La otra es el nacionalismo cristiano que surge de la “Mayoría Moral” de lo que Guy Sorman llamó la “Revolución Conservadora” en los ochentas. Lo que en tiempos de Reagan era un apéndice, con Trump se convirtió en la ideología principal de su facción, que ha cooptado completamente al Partido Republicano. Con ellos viene la idea de que Estados Unidos no es un país con un estado secular, sino una nación cristiana. Aquí se juntan, entonces, el nacionalismo, el cristianismo y lo libertario para cuestionar al Estado Liberal como tal.
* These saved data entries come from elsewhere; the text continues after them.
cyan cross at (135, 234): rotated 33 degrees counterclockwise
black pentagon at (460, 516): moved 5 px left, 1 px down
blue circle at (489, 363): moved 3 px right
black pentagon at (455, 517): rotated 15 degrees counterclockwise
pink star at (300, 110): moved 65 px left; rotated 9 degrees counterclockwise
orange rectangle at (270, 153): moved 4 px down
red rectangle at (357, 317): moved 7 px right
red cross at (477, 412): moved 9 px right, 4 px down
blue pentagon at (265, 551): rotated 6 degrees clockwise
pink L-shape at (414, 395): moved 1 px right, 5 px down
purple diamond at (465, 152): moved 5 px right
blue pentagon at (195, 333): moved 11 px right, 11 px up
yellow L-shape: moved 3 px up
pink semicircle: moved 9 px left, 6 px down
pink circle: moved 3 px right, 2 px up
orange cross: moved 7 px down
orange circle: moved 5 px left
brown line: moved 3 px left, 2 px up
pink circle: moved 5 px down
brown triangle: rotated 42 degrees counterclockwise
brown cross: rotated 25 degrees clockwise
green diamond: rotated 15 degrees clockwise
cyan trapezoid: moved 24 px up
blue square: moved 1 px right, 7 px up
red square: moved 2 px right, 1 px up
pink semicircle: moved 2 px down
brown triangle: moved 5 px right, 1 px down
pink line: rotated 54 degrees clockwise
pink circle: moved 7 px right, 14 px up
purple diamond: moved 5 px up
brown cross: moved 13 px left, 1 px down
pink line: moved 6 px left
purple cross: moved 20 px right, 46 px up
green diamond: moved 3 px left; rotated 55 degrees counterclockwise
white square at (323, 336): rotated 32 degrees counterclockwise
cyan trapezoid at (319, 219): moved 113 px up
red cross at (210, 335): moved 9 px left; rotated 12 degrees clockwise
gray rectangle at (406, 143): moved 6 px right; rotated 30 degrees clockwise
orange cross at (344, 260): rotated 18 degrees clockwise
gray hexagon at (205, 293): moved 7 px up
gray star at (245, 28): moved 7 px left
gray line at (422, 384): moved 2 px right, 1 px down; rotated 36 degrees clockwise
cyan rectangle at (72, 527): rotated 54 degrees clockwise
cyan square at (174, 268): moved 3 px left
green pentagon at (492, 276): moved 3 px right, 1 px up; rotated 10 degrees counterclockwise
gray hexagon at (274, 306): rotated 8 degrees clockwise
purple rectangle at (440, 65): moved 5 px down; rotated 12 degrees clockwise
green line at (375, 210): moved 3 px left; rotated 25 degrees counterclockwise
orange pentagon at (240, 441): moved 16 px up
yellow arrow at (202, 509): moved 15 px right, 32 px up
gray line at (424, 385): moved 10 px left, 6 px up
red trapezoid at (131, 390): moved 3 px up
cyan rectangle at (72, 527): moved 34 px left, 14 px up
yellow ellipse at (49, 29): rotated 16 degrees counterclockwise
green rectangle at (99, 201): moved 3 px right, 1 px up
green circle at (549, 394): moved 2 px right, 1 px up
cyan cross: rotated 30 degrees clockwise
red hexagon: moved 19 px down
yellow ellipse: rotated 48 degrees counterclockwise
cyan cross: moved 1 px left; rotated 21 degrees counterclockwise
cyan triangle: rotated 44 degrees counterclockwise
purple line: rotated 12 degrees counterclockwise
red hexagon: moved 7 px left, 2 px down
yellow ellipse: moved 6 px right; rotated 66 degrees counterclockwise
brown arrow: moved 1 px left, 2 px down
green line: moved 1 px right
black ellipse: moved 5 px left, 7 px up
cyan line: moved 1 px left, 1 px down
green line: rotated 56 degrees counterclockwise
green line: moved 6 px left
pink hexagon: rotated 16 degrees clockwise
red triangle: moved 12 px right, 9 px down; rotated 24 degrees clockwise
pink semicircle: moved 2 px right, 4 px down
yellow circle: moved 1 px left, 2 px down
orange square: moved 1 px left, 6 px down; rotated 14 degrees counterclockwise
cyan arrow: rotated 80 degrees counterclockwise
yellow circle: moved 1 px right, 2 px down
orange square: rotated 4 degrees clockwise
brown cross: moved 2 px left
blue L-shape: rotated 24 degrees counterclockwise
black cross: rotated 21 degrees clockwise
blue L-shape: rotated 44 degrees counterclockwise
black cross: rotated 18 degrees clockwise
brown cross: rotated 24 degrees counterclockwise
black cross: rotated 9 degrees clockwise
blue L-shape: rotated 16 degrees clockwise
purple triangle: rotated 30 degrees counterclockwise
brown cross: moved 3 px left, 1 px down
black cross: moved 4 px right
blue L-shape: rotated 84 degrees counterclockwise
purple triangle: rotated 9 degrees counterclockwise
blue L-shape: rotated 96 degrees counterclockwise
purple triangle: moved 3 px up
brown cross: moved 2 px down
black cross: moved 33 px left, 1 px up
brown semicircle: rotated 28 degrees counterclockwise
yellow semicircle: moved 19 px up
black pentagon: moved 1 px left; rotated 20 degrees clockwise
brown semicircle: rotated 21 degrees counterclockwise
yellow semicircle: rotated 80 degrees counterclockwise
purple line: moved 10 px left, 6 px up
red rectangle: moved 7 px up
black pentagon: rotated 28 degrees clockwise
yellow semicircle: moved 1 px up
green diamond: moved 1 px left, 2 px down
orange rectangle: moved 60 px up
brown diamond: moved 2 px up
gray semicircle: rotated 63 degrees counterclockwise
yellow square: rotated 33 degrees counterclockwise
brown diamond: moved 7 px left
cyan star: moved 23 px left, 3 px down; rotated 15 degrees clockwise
Unos por opresivo, otros por secular, otros por liberal, pero todos en función de una restauración autoritaria de un pasado percibido.
En el relato de un nuevo conservadurismo alejado de la constitución y acercándose a la teocracia, el argumento de que la Constitución no establece una democracia sino una república, que es algo más exigente que la democracia, se transforma en algo completamente diferente: que Estados Unidos es un país regido por la Biblia, lo que no se ajusta a ninguno de los dos principios.
Con los libertarios, la utopía de la sociedad meramente contractual, donde los incentivos del mercado llevarían a todo el mundo a colaborar, incluso para excluir el crimen y organizar un sistema de justicia, se transforma en un nuevo mundo ideal en el que los xenófobos, masculinistas y supremacistas blancos puedan impedir toda posibilidad de colaboración y crear y excluir a los indeseables.
Sin embargo, esta deriva en la que los libertarios hablan de una “verdadera libertad” y Orbán reconoce que la libertad le ha dejado de interesar no los aleja; al contrario, los une. Orbán y Trump, los miembros del Partido Republicano y los personajes cercanos a ellos, se sienten parte de un mismo movimiento supranacional y a su vez nacionalista, guiados por una versión de la fe purificadora y restauradora, para pocos, junto con el libertario Milei que gobierna en nombre de las “fuerzas del cielo”. República, democracia y libertad son, entonces, discursos y recursos retóricos. Tal vez como un propósito de engaño o disfraz, o tal vez porque esta facción no sabe cómo definir su raíz y su propósito y elabora críticas contradictorias para expresar su disconformidad con la democracia liberal. Lo cierto es que ni siquiera el concepto de democracia, que supone que la gente común tiene derechos, subsiste sin libertad. Sería una cáscara, una simulación más.
Orbán y Trump, los miembros del Partido Republicano y los personajes cercanos a ellos, se sienten parte de un mismo movimiento supranacional y a su vez nacionalista, guiados por una versión de la fe purificadora y restauradora
Se trata en realidad del renacimiento de ideas antiguas “liberadas” de la “opresión” del pensamiento tolerante, de las instituciones, el diálogo racional y respetuoso y la diversidad. Eso es lo que les resulta agobiante y ahora se ha desatado. Es su libertad en sentido positivo, como diría Berlin. Son viejos demonios escapando de una jaula, la jaula de la civilización.